REFLEXIONES EN TIEMPOS DE CRISIS
Para pensar en familia
por Rubén O. Flores


Tiempo atrás prediqué una serie de reflexiones acerca de los últimos tiempos. Creo sinceramente que el final se está acercando a pasos agigantados. De todas maneras, como el tiempo es de Dios, sólo Él sabe cuándo será ese momento. La pregunta que hicieron los discípulos a Jesús: “. . . Dinos, ¿cuándo serán estas cosas, y qué señal habrá de tu venida, y del fin del siglo?” (Mateo 24:3) deberíamos hacérnosla todos, cristianos o no, para indagar si en realidad estamos en los últimos tiempos y para pensar si el camino por el que está transitando le lleva a los pies de Cristo. Por otra parte, hay que reconocer que la pregunta sigue tan vigente o más que cuando se la hicieron a Jesús hace 2000 años atrás. Quizás algunos la hagan por curiosidad, otros porque están cansados de ver tanta maldad e injusticia en el mundo, y otros más porque piensan en su final personal y no están muy seguros de adónde irán ni cómo. Lo real es que sí existe una gran parte de la humanidad que quiere y necesita saber más sobre los tiempos finales. El hecho fundamental sería conocer lo siguiente:

¿Hay precedentes para los cambios que se han efectuado en el mundo entre el siglo pasado y el actual?

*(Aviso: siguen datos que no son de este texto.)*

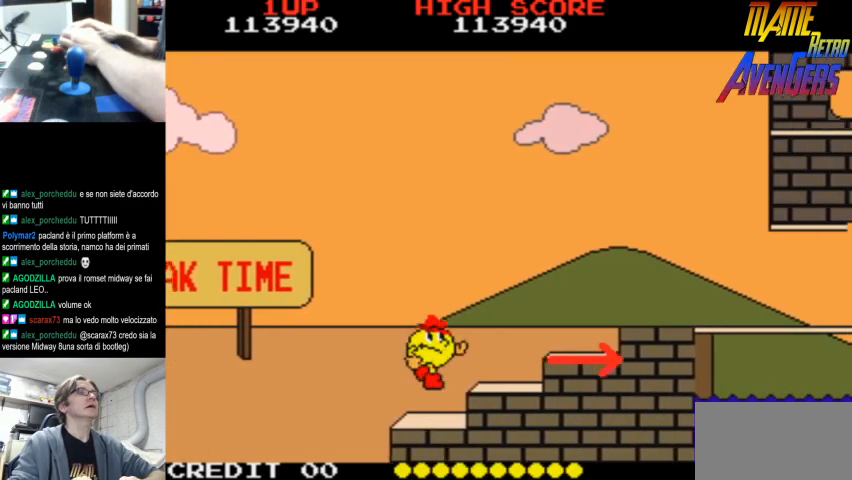
{"buttons": ["L2"], "left_stick": "center", "events": [[33, "L2", "down"], [100, "L2", "up"], [133, "CIRCLE", "down"], [133, "L2", "down"], [200, "L2", "up"], [233, "CIRCLE", "up"], [267, "L2", "down"], [300, "L2", "up"], [367, "L2", "down"], [433, "L2", "up"], [500, "L2", "down"]]}
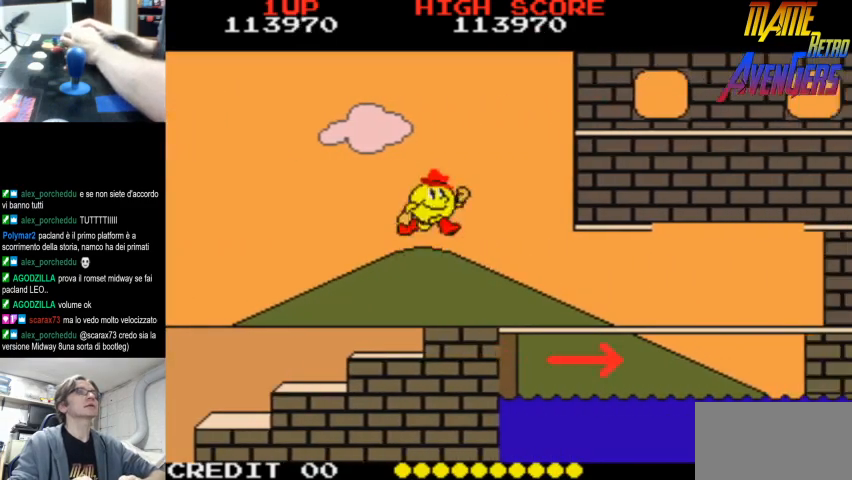
{"buttons": ["L2"], "left_stick": "center", "events": [[33, "L2", "up"], [100, "L2", "down"], [167, "L2", "up"], [233, "L2", "down"], [267, "L2", "up"], [333, "L2", "down"], [400, "L2", "up"], [467, "L2", "down"]]}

Sí, los hay: Han subido y caído imperios, reinados y líderes, miles de años antes de Cristo. Durante ese tiempo y aún en nuestros días, los gobiernos suben y bajan, cada tanto aparece un nuevo líder carismático con ínfulas de dirigir al mundo, Napoleón, Hitler, Mussolini o cualquier otro conocido, antes y ahora.
En pocos años hemos visto cambios en la Unión Soviética, en Alemania con la caída del muro de Berlín y la reunificación de Alemania, el nacimiento del Euro y la aceptación por parte del gobierno chino de la propiedad privada en los últimos días de 1999. Según algunos estudiosos, el futuro económico de los países latinoamericanos quedó marcado por el atentado terrorista del 11 de Septiembre del 2001. Lo que no imaginaron, ¿o si? es la catástrofe económica suscitada por la caída de los bancos y bolsas de casi todo el mundo acaecida en estos últimos días de Septiembre de 2008. A esto tenemos que agregar que el número de catástrofes meteorológicas graves se ha cuadruplicado en el planeta desde la década de los 60 en el siglo pasado. Durante el siglo presente, en el año 2002, el planeta sufrió, hasta el momento, más de 700 grandes catástrofes naturales, el 85% de las cuales fueron consecuencia de fenómenos meteorológicos. Las pérdidas económicas derivadas de estas catástrofes meteorológicas alcanzaron en el 2002, los 62.116 millones de euros, lo que supuso un incremento del 93% respecto a 1991. Pero el 98% de estas pérdidas correspondió a tormentas e inundaciones. Esto sin contar las miles de vidas que se han perdido hasta ahora.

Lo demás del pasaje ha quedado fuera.